Похмелье | страница 42
До Дсеха волк, а после Дсеха воспоминание о нём не дали мне почувствовать боль в ноге. Станционный зал был залит светом и тепло натоплен. Группа военных отпускала шуточки в адрес степанаванской красавицы; положив голову мужу на колени, спала жена капитана, не жена — слон; кто-то отломил ножку от курицы и сунул её мне в руку, кто-то очень похожий на моего отца, двухлетний его сынишка посыпал соли на свой кусок мяса, бросил мясо на землю, потом посыпал соли на хлеб отца и, рассыпая соль, сполз со скамьи — очутился передо мной; тёплым, ласковым взглядом обвела меня чья-то мать, скрестив руки под большими грудями, она посмотрела на меня с грустью, и тут взорвалась боль — с мясом во рту я катался по скамье, я умирал… Но подошёл поезд.
— Сейчас уши тебе оторву, понял? Отрежу, — спокойно сказал проводник почтового вагона.
— Можешь отрезать, если они лишние, а если они не лишние — зачем их отрезать?
— Нет, я вижу, язык тебе надо отрезать, не уши, больно длинный у тебя язык.
— Да зачем резать-то?
— Ты знаешь, куда ты забрался?
— В почтовый вагон.
— Знаешь, что это запрещено?
— Специально забрался, чтобы украсть твою почту, сяду дома, буду читать, несколько мешков сразу.
— Нет, видно, придётся всё-таки отрезать тебе язык.
— Как же я буду на экзаменах отвечать?
— Учишься?
— В педагогическом.
— Учителем будешь, значит?
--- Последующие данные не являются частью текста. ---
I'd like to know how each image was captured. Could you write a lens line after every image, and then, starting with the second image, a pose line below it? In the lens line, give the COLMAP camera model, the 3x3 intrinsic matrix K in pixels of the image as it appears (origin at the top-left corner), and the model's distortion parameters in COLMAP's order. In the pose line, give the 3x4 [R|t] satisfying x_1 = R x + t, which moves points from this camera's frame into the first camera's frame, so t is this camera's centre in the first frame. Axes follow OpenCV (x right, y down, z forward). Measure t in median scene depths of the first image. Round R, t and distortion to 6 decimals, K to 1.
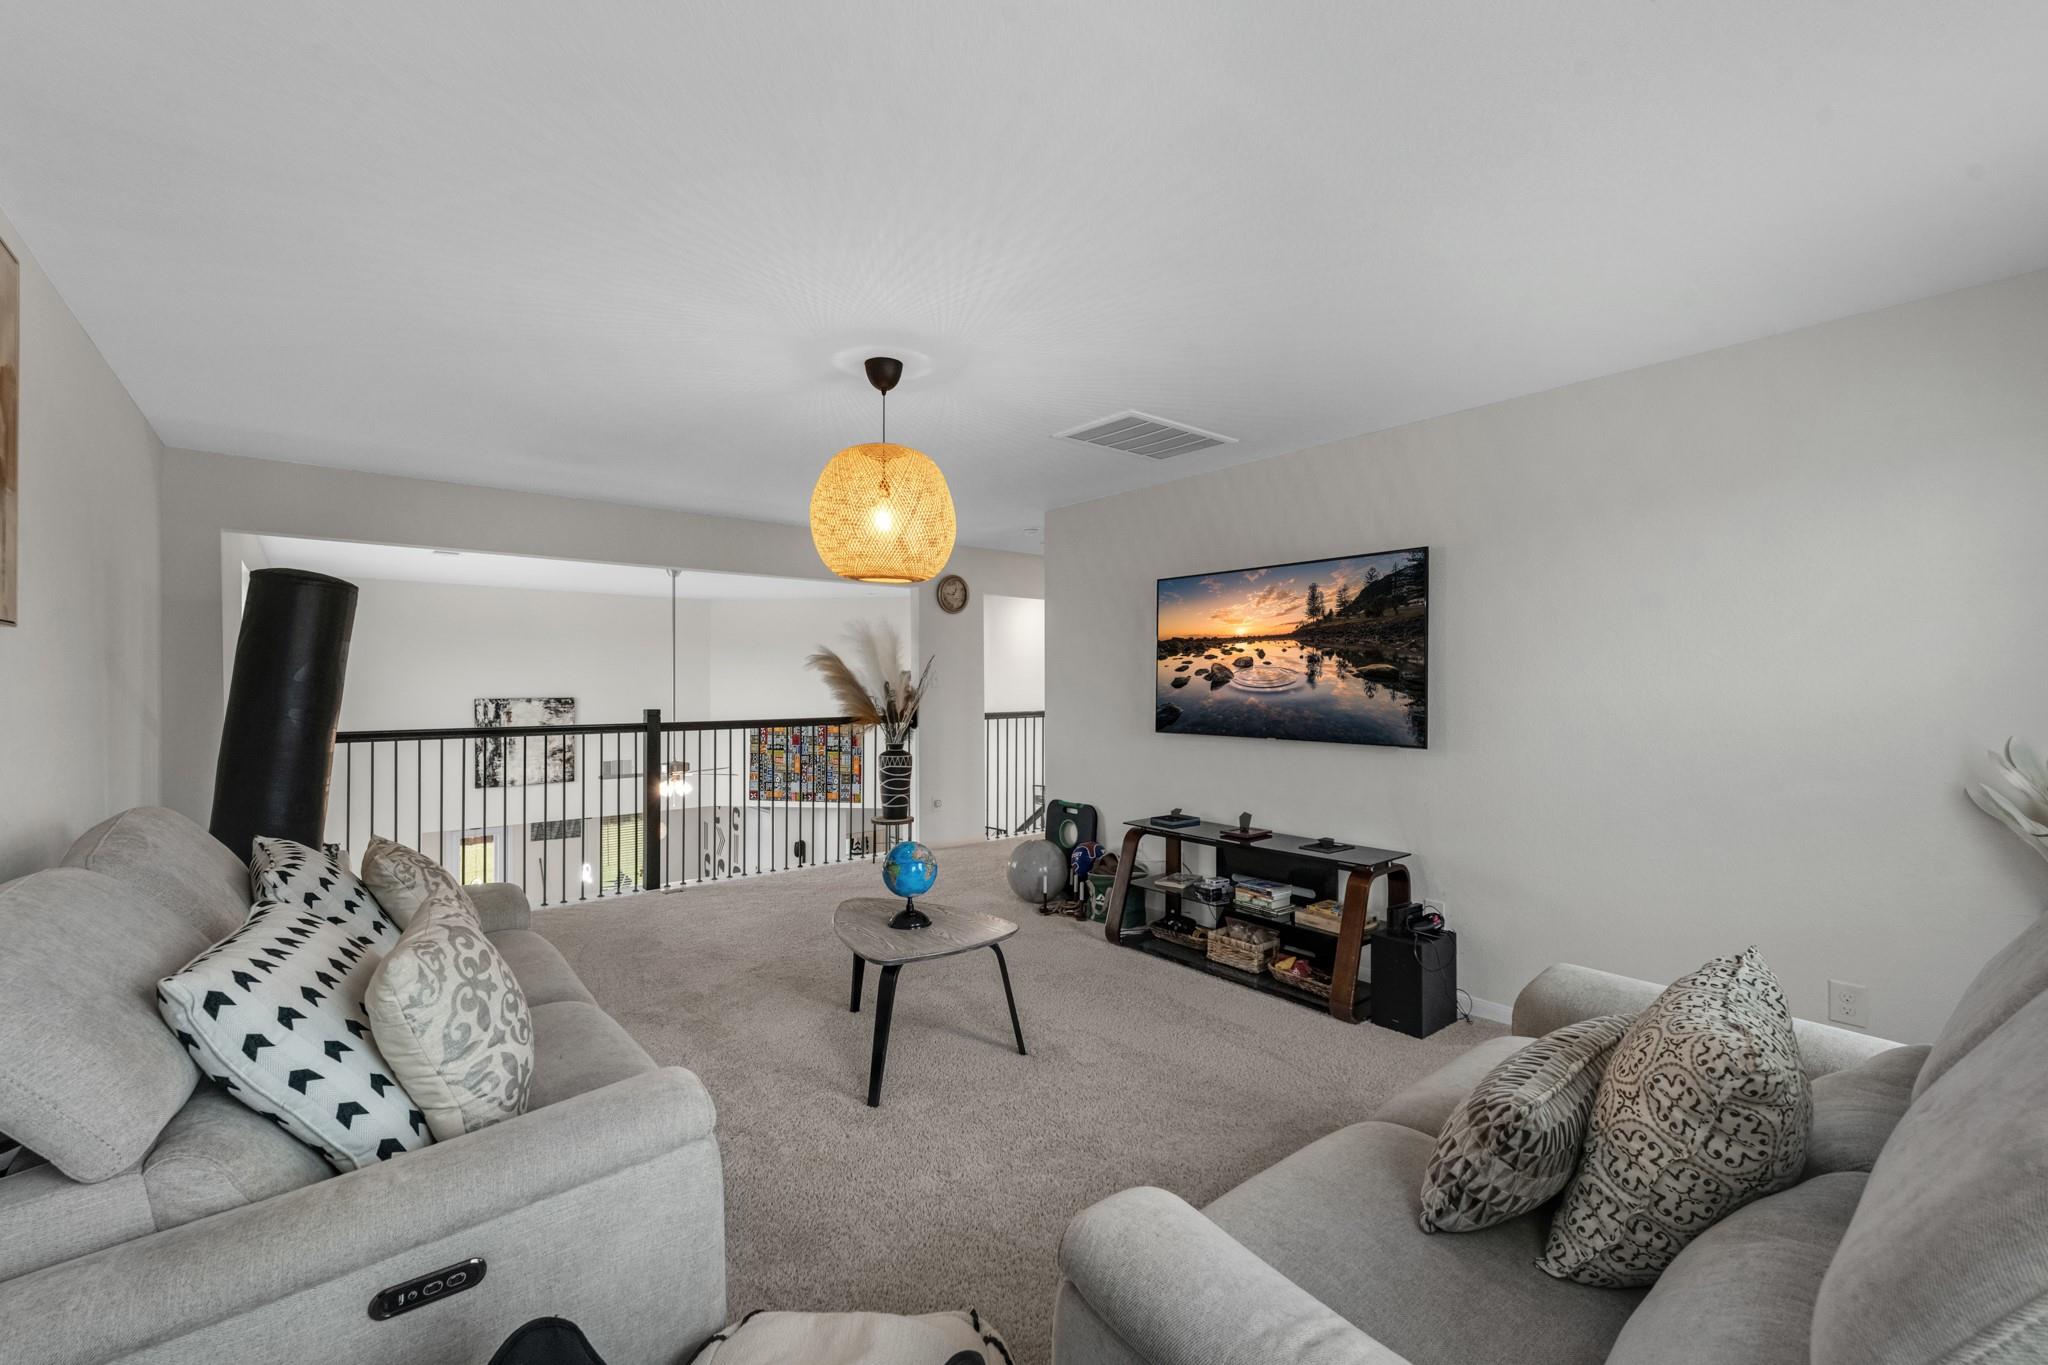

Откуда сам?
— Из нашего села.
— Ловок ты на ответы, а что в мешке везёшь?
— Буйвола, хочешь, отдам тебе половину?
— Как остановлю сейчас поезд, как спущу тебя сейчас в поле.
— Останавливай, спускай.
Он то ли ударил, то ли погладил меня:
— Болтун ты, вот что… Что в мешке, говоришь, везёшь?
— Да на что тебе?
— Если бы в настоящий вагон сел — сколько бы проводнику дал?
— Нисколько.
— Что это, твоего отца телега?
— Вот именно, телега моего отца.
— Что в мешке?
— Хлеб. Хлеб, но для себя везу, не для тебя.
— А как спущу тебя с поезда?
— А как я тебя спущу?
— Давай-давай, прыгай, а не то я тебе помогу.
— Попробуй-ка сам прыгни.
Он извёл меня, пока мы доехали до Кировакана.
Хлеб снова был солёный и как песок. Нанарик, чтобы сделать лучше, подлила воды в тесто, подсыпала соли. Я хотел было разозлиться, но вспомнил с тоской её щёчки, когда она улыбалась с закрытым ртом. И даже когда мне подводило живот от голода, хлеб этот невозможно было есть. А может быть, мне не так уж и подводило живот от голода, потому что я то и дело отсыпал себе и жевал похиндз.
Ленинаканцы прикончили свой лаваш, растратили свои рубли и, склонившись над книжками, второй день уже бросали косые взгляды на мой мешок, но хлеб был солёный, и было стыдно его предлагать.